### 本文
• • •

西本 ‥‥やってたんですか、サーフィンを。
糸井 うん。オレがサーフィンに夢中なころ、
こんなドラマと出会ってたらなあ!
永田 サーフィンをやってたと言い張るわけですね。
糸井 なつかしいなあ! あのころ!
西本 ‥‥群馬、海ないじゃないですか。
糸井 あ。
永田 うまいこと言った。
糸井 いいじゃないか! 海がなくったって。
海がない県は
サーフィンやっちゃいけないのかよ!
川があるじゃないか、川が!
西本 か、川サーファー!
糸井 あと湖。
西本 湖サーファー!
永田 どうして最終回の幕開けが
サーフィンなんですか。
糸井 オレがサーファーだったころに
見たかったという、讃辞だよ。
西本 だから、群馬に海ないですって。
糸井 なんでそんなにかたちにこだわるんだ。
サーフィンは心だよ。
西本 心で波に乗る、と。
糸井 そうだよ。ワックスとか塗るんだよ。
ビーチボーイズを聞きながら行くんだよ。
永田 USAじゃなく。
西本 群馬を。
糸井 群馬から長野を通って山梨へ行くんだよ。
西本 からっ風にのって。
永田 なんの話なんですか。
糸井 長野、山梨とサーファーは行くんだよ。
西本 トラベリングサーファー!
糸井 イエス!
永田 サーフィンの話はさておき、
最終回の話をしましょう!
糸井 はいはい。
西本 いやあ、最後はふたりとも
ぐいぐい来てましたね。
糸井 当たり前じゃないですか。
永田 泣くに決まってるじゃないですか。
西本 ぼくは例によって泣かなかったですけど、
とってもよかったですよ。
先に自分なりの結論を言っちゃいますけど
落語ブームとかどうでもいいくらい
ひとつのドラマとしてたのしみました。

• • •

### 提示された記録
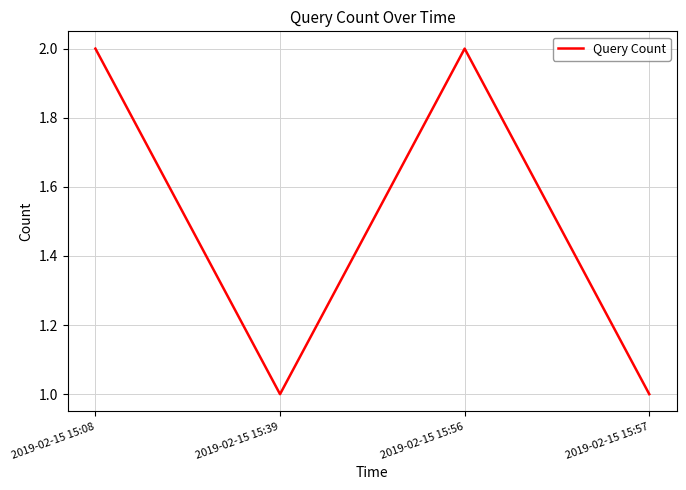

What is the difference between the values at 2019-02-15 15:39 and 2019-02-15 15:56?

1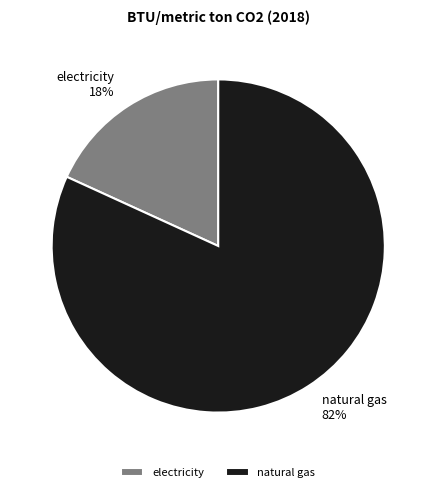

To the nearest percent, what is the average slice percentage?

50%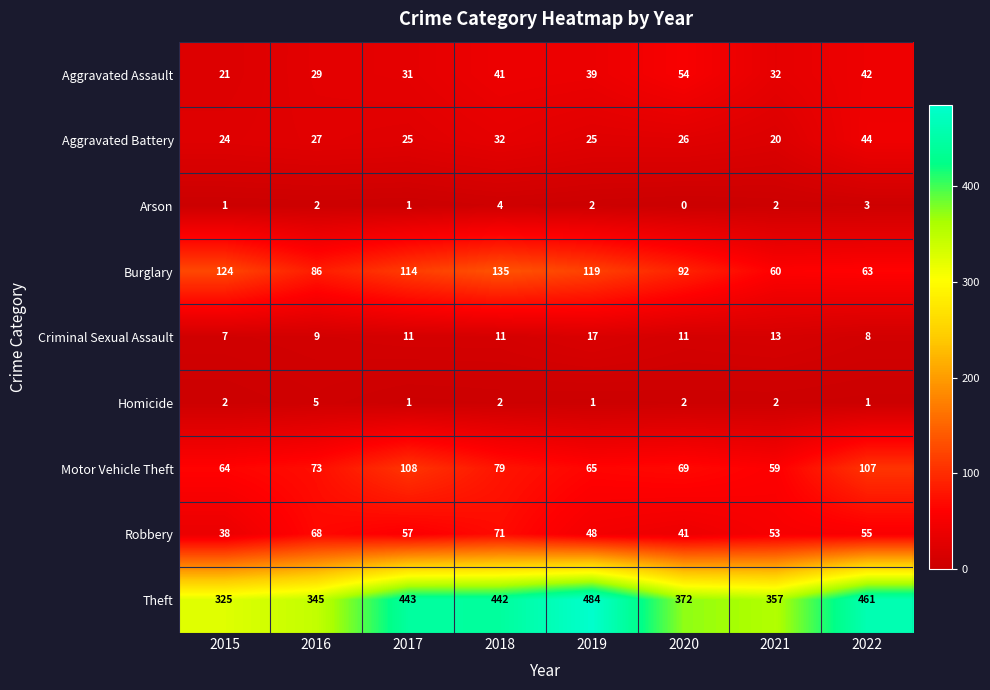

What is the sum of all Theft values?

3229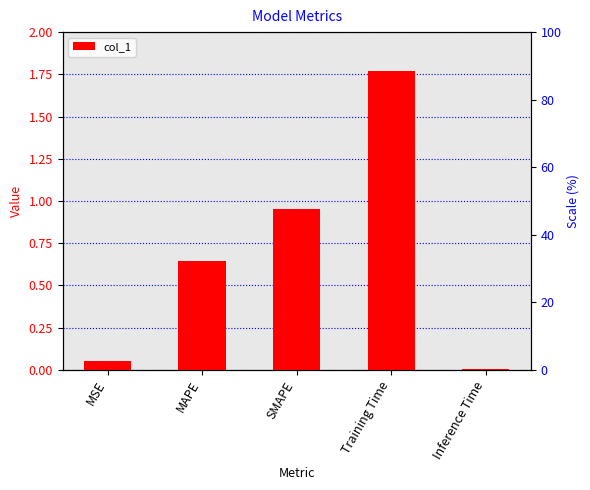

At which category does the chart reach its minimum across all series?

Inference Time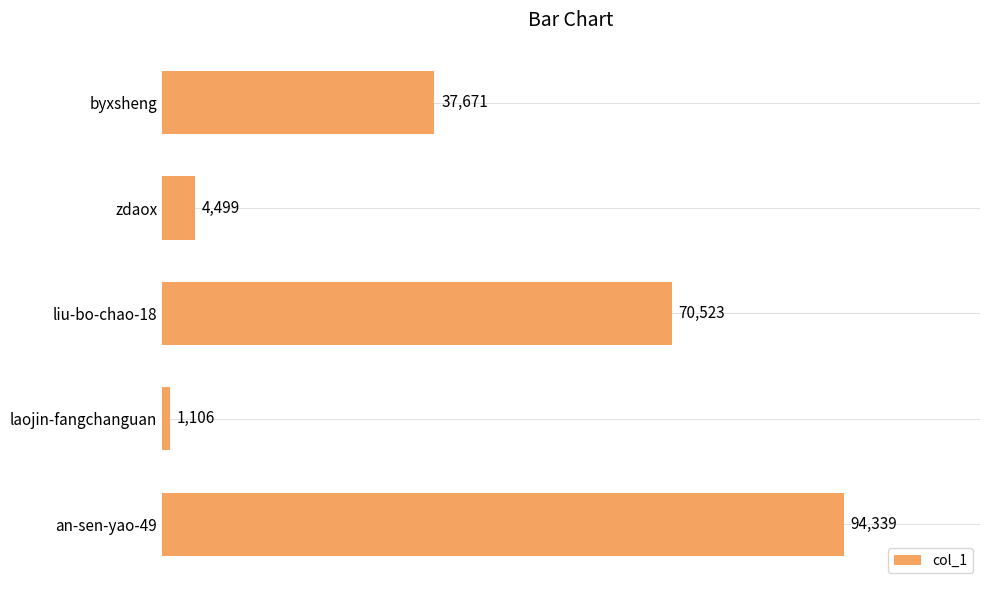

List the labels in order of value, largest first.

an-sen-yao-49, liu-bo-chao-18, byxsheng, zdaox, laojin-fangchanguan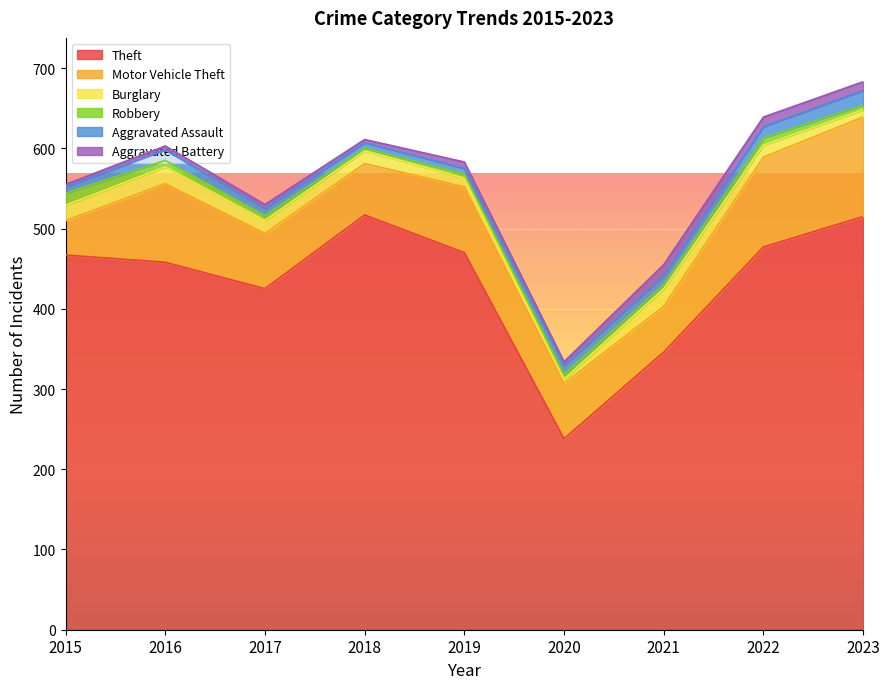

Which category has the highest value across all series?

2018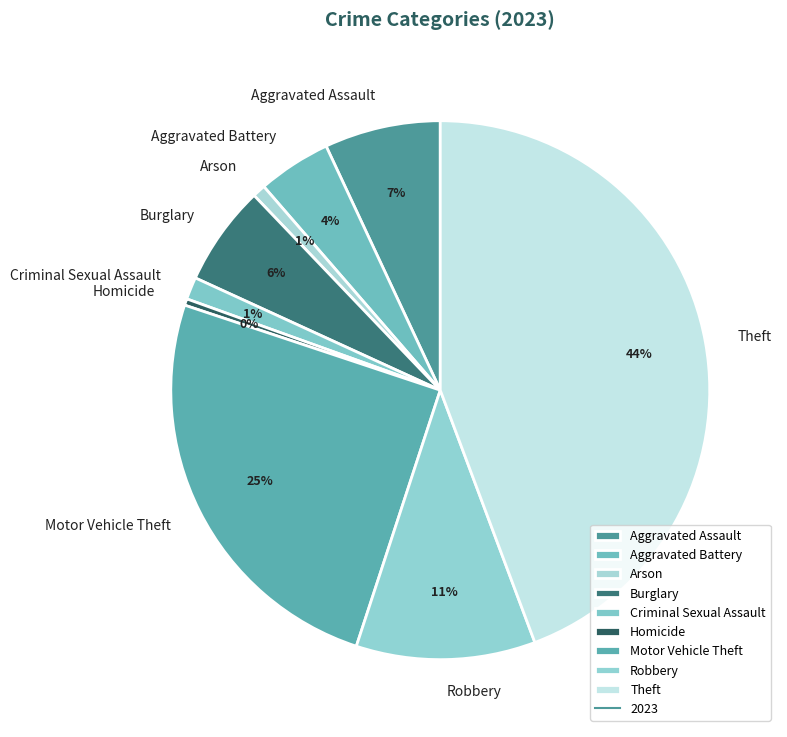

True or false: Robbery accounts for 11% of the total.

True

• • •

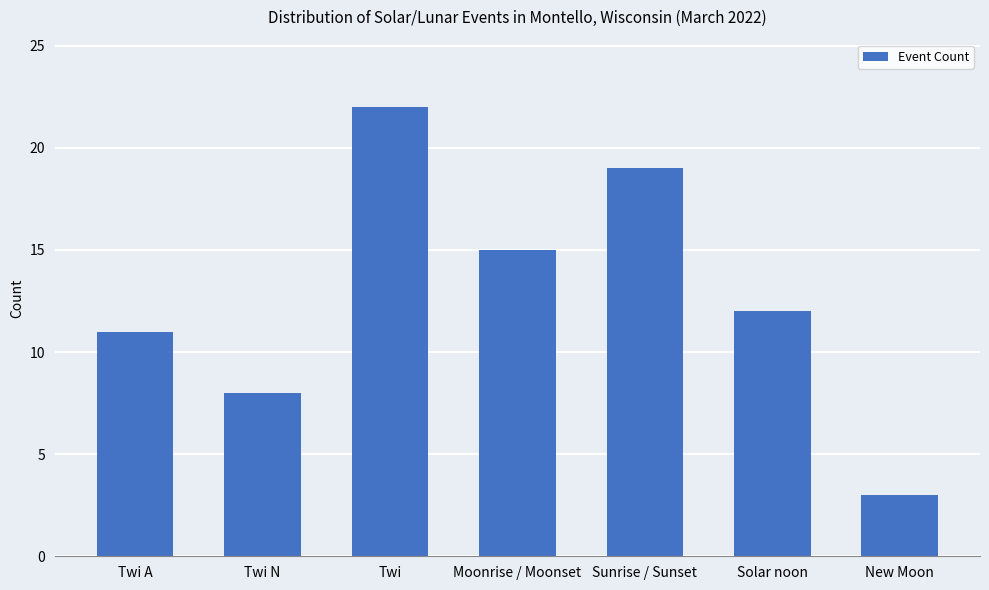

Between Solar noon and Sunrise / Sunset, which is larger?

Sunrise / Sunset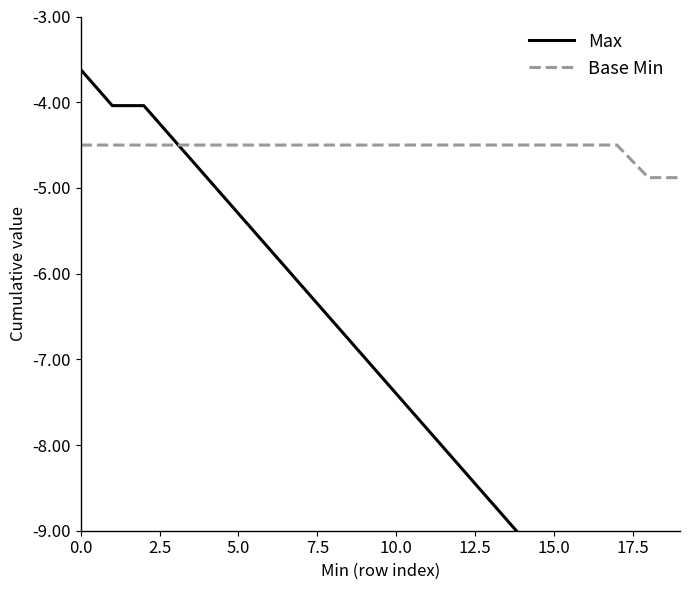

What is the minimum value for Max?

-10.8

• • •

### 課題
1. 本文の「糸井 いいじゃないか! 海がなくったって。」から「西本 だから、群馬に海ないですって。」までを、両端を含めて一字も変えずに出力してください。
2. 本文にある「ぼくは例によって泣かなかったですけど、とってもよかったですよ。」という一文を英語に訳してください。
本文に書かれていることだけを使って答えてください。

### 解答例
1.
糸井 いいじゃないか! 海がなくったって。
海がない県は
サーフィンやっちゃいけないのかよ!
川があるじゃないか、川が!
西本 か、川サーファー!
糸井 あと湖。
西本 湖サーファー!
永田 どうして最終回の幕開けが
サーフィンなんですか。
糸井 オレがサーファーだったころに
見たかったという、讃辞だよ。
西本 だから、群馬に海ないですって。

2. As usual, I didn't cry, but it was really good.